Despite slowing growth, investors appear ebullient, pushing stocks to new heights. Nevertheless, BlackRock warns that economic data has to pick up to warrant the richer valuations in equities and exchange traded funds.
Fourth-quarter GDP growth was downwardly revised to 2.4% from 3.2%, with personal consumption, a large driver of U.S. economic growth, was also revised to a lower-than-expected 2.6%, Russ Koesterich, Managing Director, BlackRock’s Global Chief Investment Strategist, said in a note.
Durable goods dipped 1.0% in January after a significant decline in December, marking the first time the economy experienced two consecutive months of declines in durable goods since 2011. Additionally, the Chicago Fed National Activity Index has fallen to a six-month low.
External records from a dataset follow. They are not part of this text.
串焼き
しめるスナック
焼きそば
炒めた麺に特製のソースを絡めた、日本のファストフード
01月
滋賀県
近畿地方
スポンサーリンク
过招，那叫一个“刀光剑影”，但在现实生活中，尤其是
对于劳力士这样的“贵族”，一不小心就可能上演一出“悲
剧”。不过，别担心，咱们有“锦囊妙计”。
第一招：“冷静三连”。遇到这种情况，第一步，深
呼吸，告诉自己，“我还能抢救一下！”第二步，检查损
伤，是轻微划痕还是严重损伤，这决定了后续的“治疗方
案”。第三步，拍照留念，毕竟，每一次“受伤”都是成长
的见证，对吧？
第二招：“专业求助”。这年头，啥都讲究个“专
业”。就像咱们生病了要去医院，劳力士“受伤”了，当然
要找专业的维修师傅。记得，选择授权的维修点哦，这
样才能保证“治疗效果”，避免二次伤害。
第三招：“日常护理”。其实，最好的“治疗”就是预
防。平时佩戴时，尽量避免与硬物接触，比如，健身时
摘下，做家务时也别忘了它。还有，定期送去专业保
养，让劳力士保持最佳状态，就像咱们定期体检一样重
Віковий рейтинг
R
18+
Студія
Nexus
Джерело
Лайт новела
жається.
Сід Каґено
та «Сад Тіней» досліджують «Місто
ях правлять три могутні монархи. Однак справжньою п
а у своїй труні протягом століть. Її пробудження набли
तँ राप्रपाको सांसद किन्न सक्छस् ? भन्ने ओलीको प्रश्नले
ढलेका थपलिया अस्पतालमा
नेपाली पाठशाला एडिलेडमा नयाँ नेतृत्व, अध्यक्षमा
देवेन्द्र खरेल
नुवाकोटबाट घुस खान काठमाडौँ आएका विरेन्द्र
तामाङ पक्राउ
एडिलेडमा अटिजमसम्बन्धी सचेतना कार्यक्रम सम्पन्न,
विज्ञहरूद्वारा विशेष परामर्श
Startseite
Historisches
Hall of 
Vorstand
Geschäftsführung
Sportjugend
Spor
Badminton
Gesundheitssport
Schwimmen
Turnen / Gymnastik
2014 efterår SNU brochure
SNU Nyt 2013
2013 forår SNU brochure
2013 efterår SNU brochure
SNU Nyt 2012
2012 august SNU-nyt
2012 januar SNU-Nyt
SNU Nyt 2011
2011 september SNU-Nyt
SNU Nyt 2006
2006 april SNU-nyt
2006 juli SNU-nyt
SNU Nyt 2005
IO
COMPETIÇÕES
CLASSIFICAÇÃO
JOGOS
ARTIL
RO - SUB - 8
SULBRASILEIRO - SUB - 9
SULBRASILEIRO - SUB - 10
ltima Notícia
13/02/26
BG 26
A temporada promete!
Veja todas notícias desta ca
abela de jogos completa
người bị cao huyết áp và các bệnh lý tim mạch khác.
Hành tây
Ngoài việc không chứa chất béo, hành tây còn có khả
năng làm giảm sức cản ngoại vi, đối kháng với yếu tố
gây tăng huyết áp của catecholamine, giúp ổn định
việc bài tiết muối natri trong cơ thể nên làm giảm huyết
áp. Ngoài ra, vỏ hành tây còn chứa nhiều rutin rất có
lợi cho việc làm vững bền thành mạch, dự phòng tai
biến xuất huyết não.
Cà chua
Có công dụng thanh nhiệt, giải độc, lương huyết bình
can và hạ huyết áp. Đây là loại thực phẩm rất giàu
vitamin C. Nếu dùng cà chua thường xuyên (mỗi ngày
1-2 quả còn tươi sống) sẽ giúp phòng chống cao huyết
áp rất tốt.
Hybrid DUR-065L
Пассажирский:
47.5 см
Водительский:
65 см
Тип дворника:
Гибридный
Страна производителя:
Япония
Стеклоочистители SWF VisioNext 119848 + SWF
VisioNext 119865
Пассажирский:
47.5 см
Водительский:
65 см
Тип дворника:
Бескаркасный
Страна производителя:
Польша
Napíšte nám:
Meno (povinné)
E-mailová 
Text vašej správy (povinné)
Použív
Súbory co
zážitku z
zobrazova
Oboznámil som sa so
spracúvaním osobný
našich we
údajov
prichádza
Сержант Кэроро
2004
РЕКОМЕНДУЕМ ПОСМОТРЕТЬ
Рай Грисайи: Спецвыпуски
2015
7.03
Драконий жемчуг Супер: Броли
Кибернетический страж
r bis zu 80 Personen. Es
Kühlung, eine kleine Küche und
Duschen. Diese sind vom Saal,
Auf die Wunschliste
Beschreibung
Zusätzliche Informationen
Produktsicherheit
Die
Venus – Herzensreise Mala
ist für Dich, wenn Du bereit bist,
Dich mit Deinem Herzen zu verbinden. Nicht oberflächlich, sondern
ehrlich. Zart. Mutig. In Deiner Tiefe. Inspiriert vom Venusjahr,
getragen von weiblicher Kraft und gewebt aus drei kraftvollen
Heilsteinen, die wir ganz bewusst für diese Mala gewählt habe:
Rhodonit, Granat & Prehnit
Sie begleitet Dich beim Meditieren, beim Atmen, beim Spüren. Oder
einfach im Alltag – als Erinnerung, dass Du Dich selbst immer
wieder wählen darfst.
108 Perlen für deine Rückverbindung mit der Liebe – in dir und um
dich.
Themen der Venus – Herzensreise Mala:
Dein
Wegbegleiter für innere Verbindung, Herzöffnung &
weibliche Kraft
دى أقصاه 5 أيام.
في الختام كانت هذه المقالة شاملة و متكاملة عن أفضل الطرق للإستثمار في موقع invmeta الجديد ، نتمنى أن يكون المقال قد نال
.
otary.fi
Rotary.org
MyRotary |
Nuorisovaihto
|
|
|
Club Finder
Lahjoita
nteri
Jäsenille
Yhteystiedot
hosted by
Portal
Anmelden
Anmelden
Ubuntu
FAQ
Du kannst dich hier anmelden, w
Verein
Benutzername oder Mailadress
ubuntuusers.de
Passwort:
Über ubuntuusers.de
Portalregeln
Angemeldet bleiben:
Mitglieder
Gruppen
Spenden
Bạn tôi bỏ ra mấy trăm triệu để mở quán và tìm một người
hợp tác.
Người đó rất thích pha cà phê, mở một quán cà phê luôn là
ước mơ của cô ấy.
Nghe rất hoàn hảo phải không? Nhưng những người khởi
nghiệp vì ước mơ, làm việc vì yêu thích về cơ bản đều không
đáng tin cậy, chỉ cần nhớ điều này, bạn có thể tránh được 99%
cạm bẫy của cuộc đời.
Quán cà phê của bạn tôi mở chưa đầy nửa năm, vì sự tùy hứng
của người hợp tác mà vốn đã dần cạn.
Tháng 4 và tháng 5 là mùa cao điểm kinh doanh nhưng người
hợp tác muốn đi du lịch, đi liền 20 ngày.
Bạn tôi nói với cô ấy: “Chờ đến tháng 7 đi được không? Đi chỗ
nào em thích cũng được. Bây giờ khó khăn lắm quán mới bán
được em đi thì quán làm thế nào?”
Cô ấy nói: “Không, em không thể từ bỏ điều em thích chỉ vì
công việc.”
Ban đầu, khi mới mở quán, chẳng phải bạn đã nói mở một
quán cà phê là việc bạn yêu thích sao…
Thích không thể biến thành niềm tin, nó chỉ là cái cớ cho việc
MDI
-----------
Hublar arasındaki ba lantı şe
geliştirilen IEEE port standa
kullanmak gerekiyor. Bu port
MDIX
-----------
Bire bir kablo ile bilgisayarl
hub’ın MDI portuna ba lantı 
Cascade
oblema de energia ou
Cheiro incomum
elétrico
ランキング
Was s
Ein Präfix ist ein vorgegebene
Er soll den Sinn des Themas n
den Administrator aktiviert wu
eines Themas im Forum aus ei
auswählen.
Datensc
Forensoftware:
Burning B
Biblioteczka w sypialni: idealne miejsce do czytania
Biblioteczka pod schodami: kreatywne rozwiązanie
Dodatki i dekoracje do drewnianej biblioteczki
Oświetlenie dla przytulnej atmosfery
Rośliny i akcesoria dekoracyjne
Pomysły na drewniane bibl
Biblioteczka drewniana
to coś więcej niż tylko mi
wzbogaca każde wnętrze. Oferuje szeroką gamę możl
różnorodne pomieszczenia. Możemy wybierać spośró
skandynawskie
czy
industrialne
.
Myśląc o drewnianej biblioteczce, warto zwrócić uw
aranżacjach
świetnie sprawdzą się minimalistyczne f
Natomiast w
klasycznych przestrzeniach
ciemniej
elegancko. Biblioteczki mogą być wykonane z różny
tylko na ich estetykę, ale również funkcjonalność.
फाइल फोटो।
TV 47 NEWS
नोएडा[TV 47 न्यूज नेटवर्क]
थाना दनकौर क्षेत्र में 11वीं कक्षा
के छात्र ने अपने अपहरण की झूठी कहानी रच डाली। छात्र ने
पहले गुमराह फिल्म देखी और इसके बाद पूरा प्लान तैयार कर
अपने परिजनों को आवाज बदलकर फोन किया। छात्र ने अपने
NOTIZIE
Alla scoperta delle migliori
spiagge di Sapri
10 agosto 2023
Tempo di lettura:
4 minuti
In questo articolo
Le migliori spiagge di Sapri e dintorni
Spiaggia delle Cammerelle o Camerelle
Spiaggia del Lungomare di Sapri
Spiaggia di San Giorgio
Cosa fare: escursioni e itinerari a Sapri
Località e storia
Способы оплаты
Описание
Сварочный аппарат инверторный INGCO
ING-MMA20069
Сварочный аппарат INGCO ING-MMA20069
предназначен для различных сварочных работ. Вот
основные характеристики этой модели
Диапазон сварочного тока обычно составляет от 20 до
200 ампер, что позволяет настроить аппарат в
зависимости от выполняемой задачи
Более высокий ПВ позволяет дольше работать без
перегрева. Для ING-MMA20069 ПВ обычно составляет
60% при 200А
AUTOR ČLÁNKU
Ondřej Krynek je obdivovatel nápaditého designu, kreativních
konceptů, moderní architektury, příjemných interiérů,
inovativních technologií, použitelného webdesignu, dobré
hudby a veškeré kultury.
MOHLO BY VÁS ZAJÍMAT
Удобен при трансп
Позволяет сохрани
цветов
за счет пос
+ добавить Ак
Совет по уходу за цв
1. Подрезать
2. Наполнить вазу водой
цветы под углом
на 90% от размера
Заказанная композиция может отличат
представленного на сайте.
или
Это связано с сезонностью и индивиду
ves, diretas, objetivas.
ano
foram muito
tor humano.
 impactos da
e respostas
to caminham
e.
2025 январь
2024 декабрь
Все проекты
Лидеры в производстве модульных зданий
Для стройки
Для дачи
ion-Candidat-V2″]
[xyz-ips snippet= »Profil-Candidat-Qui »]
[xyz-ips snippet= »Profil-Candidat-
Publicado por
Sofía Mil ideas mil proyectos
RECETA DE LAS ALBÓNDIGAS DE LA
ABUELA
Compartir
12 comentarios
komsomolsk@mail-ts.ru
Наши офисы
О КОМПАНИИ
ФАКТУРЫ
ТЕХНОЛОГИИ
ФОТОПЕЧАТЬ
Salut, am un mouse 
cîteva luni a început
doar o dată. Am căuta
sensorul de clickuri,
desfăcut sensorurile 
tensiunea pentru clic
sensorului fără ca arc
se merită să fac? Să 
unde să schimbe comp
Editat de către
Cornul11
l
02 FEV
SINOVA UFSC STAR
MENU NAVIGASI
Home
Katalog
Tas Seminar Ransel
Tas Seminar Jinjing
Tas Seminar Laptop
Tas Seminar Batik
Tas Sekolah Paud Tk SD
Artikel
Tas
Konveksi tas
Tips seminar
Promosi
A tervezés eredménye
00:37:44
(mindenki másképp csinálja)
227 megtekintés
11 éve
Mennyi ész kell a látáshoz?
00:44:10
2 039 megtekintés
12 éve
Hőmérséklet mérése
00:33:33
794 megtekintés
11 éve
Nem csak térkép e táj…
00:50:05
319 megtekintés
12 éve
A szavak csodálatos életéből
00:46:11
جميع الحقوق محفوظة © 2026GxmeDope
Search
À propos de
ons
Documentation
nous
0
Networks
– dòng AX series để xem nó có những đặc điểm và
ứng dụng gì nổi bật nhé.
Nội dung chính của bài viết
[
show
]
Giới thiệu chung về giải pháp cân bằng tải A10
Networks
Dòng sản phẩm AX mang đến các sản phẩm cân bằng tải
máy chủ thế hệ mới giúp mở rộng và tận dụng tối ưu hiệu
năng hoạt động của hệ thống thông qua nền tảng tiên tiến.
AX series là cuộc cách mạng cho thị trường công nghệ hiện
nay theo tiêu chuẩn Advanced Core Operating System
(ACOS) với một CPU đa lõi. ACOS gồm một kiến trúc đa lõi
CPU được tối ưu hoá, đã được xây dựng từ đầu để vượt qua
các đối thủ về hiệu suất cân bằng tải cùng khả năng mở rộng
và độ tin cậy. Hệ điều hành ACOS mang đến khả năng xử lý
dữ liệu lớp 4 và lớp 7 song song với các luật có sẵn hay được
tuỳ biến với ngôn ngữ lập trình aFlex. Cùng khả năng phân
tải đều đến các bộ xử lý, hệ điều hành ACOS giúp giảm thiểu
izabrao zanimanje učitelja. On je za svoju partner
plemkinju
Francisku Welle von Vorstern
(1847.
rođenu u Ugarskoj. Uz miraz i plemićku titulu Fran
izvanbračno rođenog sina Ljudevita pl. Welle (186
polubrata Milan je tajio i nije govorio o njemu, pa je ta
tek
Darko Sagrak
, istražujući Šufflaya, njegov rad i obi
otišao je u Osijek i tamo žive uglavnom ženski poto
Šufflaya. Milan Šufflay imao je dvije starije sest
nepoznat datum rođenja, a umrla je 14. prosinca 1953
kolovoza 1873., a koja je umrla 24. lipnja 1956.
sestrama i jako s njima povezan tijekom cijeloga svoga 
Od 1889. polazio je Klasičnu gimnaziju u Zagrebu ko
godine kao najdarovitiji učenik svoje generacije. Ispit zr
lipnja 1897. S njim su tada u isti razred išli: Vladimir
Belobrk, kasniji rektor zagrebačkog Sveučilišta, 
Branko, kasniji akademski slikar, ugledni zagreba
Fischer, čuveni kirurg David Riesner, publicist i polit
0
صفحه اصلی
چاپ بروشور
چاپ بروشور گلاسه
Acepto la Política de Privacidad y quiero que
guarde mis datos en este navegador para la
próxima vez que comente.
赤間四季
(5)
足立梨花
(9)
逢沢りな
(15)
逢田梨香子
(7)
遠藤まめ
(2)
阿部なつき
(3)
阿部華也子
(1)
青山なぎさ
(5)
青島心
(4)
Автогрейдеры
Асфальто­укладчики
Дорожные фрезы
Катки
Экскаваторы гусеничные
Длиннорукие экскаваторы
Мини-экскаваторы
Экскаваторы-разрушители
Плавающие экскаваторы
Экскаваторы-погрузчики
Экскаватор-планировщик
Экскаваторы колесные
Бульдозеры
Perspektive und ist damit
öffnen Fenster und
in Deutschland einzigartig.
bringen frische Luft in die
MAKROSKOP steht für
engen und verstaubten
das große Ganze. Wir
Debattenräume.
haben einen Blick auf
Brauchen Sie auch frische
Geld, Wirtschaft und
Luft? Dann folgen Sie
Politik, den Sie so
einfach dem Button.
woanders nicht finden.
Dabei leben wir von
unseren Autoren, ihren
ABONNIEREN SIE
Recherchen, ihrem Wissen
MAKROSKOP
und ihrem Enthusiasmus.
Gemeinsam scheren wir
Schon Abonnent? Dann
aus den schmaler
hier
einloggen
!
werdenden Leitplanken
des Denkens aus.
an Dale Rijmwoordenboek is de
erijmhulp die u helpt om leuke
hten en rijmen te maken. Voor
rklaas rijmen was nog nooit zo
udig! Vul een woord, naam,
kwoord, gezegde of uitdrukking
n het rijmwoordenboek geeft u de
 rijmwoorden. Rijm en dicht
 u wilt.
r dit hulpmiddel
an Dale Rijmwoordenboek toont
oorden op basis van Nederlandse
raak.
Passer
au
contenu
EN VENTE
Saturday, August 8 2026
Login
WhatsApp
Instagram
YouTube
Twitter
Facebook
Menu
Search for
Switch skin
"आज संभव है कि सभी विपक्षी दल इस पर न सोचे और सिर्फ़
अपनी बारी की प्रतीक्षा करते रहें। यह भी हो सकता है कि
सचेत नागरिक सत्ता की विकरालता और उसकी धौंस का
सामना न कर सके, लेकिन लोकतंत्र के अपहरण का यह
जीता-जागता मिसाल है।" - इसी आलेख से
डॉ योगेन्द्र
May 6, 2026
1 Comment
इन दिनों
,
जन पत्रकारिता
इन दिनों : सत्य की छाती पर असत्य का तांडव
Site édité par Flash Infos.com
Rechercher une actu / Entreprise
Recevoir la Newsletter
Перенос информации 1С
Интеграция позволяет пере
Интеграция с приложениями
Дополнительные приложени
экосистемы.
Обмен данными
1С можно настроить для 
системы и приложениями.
On the other hand, the housing market is holding up remarkably well, even with the crippling winter storms.
“Despite the weakness in economic growth, investors have been bidding up stock
prices, causing valuations for U.S. equities to climb,” Koesterich said. “U.S. large-cap stocks are now trading at over 17x trailing earnings, close to the multi-year highs we saw late last year.”
U.S. stocks are rebounding Tuesday after the Ukraine-crisis induced sell-off Monday, with the S&P 500 jumping to a new record high.
The SPDR Dow Jones Industrial Average ETF (NYSEArca: DIA) shows a portfolio price-to-earnings of 15.06, SPDR S&P 500 (NYSEArca: SPY) has a portfolio price-to-earnings of 16.02 and PowerShares QQQ (NasdaqGS: QQQ) has a portfolio price-to-earnings of 20.66.
Koesterich also warns of similar trends in high-yield bonds where the yield spread between U.S. speculative grade debt and Treasuries is tightening.